### [Material shown]
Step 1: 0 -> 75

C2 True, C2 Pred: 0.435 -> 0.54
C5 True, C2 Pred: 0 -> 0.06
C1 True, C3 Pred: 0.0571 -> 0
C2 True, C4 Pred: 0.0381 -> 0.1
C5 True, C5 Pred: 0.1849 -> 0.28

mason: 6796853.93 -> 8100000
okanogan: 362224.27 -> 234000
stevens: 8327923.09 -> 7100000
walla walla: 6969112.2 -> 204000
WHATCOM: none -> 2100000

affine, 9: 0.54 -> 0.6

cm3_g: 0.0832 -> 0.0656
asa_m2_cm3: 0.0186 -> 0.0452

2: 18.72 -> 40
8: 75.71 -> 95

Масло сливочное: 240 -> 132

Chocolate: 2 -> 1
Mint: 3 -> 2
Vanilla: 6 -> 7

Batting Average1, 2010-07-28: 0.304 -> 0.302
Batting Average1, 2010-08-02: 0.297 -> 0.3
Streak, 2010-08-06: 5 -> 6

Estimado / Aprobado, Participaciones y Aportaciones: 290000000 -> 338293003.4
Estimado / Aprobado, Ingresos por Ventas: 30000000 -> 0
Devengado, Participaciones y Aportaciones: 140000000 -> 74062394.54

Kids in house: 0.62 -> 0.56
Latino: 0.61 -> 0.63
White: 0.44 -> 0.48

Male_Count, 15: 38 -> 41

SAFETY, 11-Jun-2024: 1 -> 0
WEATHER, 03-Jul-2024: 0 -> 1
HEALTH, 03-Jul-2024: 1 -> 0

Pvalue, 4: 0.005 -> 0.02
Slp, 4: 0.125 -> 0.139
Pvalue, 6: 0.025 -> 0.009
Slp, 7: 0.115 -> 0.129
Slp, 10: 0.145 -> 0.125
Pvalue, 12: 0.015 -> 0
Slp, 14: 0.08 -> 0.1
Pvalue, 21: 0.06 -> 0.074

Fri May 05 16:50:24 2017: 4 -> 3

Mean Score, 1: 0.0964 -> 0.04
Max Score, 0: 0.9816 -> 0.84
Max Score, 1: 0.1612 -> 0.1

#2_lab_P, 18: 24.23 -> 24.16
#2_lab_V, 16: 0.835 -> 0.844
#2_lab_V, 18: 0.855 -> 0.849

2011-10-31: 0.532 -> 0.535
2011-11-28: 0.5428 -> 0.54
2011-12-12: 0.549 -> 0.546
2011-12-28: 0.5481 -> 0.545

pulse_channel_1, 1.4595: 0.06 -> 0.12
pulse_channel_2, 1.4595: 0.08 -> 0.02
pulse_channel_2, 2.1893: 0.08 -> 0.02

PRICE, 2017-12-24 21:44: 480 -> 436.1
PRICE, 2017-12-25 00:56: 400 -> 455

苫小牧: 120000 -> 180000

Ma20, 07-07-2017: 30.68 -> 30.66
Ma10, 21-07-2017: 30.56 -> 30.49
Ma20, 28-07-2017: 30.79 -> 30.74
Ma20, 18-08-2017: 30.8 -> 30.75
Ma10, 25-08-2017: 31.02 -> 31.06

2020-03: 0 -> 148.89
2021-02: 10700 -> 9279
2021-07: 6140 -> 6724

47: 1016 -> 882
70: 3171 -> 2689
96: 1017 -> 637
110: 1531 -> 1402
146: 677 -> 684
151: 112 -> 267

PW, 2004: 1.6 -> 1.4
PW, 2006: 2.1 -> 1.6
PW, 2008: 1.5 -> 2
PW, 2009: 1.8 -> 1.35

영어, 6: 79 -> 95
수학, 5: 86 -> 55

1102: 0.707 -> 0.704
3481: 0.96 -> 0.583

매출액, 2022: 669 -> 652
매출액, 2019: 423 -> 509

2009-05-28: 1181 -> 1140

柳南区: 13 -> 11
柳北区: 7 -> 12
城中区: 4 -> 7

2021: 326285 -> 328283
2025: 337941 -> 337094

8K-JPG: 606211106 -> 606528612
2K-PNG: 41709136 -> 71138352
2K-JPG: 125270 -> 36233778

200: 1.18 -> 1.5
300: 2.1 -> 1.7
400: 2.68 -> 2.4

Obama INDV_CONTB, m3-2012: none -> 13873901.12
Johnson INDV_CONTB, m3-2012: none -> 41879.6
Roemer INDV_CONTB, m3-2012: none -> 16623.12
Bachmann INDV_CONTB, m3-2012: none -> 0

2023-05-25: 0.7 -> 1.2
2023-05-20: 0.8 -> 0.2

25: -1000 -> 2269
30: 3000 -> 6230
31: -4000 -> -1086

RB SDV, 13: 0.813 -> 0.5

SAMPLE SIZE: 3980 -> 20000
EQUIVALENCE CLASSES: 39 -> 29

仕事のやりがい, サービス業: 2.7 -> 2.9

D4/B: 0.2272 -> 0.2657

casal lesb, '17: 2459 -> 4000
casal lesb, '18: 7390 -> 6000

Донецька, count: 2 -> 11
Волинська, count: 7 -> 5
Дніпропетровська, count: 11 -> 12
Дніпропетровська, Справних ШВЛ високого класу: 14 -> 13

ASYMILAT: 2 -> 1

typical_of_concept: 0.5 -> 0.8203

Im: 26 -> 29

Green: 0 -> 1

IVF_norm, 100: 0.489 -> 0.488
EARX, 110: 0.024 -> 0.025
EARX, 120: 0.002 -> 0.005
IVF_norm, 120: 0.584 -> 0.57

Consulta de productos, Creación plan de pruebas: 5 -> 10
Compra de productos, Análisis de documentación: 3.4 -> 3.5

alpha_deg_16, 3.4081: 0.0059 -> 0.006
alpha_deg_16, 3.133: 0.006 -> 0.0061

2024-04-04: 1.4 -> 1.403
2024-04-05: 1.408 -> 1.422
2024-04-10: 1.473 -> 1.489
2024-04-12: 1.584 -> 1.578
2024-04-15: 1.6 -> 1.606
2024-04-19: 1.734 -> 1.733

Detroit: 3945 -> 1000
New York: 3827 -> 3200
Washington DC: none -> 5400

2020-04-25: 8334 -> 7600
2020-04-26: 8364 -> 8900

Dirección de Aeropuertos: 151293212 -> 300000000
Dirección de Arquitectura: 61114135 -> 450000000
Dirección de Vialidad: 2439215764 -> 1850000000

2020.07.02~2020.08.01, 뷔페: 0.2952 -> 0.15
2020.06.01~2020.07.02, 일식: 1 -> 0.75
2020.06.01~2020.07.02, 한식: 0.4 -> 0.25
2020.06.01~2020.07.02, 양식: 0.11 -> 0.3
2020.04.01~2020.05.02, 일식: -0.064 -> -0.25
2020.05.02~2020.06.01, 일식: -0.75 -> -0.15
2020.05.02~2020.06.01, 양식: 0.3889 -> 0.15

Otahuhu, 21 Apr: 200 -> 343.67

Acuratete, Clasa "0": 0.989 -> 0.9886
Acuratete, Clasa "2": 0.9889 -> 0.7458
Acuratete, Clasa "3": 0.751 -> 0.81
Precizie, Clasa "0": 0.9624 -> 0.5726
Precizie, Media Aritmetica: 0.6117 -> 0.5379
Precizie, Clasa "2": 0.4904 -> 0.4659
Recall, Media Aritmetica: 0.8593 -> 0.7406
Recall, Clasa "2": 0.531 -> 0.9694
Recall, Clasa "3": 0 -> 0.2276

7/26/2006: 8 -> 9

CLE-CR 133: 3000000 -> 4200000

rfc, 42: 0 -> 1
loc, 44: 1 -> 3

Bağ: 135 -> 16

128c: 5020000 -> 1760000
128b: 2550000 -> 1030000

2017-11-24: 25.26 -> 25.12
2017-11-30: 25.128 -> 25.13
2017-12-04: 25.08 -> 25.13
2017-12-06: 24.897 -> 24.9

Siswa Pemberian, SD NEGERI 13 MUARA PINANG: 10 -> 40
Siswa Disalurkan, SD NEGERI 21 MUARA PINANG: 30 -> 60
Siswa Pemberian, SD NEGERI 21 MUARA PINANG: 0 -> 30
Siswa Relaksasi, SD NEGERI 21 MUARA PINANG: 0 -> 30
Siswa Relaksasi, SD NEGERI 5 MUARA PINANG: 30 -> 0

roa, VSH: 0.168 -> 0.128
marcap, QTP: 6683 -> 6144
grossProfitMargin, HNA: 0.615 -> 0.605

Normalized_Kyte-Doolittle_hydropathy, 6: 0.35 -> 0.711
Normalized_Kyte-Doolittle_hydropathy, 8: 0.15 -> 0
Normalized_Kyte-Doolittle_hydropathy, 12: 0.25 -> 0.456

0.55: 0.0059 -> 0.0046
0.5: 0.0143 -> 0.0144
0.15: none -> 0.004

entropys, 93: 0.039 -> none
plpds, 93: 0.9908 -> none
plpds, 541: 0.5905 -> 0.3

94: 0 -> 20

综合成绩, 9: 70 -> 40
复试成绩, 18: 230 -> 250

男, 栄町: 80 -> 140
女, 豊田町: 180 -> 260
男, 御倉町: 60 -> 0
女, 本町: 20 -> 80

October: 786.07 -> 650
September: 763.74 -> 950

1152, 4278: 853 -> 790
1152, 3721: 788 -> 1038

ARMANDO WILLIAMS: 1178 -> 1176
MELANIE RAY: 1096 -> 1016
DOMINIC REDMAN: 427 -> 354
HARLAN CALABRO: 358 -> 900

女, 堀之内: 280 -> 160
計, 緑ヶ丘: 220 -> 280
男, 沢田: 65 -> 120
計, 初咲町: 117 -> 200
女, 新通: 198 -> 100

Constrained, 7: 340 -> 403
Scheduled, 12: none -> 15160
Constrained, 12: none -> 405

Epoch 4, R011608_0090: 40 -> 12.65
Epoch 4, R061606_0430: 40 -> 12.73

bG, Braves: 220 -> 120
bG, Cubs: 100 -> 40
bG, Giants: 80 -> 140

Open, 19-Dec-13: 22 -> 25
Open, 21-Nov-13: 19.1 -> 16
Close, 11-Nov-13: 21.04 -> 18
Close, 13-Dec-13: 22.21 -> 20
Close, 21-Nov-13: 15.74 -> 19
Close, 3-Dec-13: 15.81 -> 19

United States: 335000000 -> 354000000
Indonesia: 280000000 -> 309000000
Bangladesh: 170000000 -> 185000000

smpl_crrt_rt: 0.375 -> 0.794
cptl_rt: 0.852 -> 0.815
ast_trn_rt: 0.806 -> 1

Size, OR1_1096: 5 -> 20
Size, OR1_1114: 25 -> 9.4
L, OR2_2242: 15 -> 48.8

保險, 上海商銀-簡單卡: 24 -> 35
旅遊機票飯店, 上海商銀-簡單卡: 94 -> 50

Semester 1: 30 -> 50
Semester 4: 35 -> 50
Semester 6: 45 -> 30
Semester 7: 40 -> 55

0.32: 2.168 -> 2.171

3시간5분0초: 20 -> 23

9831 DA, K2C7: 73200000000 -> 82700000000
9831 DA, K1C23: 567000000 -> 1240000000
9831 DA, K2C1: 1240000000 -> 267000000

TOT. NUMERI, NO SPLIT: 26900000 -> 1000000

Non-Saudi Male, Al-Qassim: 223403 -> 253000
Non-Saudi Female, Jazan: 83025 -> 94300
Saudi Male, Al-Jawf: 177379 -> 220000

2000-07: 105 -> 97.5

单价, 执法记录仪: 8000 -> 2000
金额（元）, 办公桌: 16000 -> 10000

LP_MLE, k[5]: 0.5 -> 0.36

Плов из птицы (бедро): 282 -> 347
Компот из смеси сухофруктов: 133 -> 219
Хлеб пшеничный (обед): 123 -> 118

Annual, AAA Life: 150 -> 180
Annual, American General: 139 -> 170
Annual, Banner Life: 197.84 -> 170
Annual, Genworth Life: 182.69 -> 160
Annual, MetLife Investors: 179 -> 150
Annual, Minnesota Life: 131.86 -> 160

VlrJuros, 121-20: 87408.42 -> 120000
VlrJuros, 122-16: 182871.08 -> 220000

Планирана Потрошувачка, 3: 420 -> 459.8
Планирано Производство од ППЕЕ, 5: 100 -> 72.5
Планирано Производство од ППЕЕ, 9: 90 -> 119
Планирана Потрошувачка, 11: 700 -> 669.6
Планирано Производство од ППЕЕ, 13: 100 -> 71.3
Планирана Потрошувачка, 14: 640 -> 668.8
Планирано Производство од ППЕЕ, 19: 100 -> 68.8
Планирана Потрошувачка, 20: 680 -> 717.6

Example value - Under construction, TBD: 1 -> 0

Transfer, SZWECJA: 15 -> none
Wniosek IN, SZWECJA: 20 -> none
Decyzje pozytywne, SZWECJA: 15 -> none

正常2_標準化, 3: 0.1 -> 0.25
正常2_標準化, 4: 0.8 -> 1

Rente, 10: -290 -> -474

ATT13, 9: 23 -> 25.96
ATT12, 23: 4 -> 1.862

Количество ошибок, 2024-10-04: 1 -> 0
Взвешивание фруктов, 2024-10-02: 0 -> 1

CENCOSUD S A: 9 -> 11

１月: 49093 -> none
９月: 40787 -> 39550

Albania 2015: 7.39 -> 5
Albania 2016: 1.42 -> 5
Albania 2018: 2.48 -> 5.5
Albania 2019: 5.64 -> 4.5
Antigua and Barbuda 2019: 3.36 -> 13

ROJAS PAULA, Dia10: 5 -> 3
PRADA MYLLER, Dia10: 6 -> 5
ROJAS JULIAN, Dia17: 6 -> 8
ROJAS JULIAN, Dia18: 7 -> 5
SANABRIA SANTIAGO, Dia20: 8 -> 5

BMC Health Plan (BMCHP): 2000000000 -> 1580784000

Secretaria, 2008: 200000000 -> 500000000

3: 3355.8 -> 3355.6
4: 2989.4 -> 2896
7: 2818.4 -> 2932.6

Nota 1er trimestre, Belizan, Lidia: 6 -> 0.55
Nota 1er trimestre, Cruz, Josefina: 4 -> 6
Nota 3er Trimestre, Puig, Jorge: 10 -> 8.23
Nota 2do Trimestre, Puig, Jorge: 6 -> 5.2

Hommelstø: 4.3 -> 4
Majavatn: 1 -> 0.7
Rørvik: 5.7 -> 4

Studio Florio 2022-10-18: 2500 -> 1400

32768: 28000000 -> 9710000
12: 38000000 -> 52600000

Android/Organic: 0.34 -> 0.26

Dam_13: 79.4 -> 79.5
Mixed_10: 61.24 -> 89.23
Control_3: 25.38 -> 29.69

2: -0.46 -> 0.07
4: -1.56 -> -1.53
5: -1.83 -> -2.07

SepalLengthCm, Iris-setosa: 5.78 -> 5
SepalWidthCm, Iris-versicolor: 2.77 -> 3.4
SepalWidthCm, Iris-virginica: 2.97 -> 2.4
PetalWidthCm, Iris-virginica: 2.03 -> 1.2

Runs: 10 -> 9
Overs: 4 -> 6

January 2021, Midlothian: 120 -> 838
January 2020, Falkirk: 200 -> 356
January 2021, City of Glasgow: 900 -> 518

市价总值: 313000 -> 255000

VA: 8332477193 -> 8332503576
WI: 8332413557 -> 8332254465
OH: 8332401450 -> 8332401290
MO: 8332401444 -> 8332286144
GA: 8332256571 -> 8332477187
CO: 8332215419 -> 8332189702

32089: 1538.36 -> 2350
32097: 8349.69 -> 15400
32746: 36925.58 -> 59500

### [Request]
Wherever a line of the listing above contains the string "PINANG", copy that line.

### [Reply to the task]
Siswa Pemberian, SD NEGERI 13 MUARA PINANG: 10 -> 40
Siswa Disalurkan, SD NEGERI 21 MUARA PINANG: 30 -> 60
Siswa Pemberian, SD NEGERI 21 MUARA PINANG: 0 -> 30
Siswa Relaksasi, SD NEGERI 21 MUARA PINANG: 0 -> 30
Siswa Relaksasi, SD NEGERI 5 MUARA PINANG: 30 -> 0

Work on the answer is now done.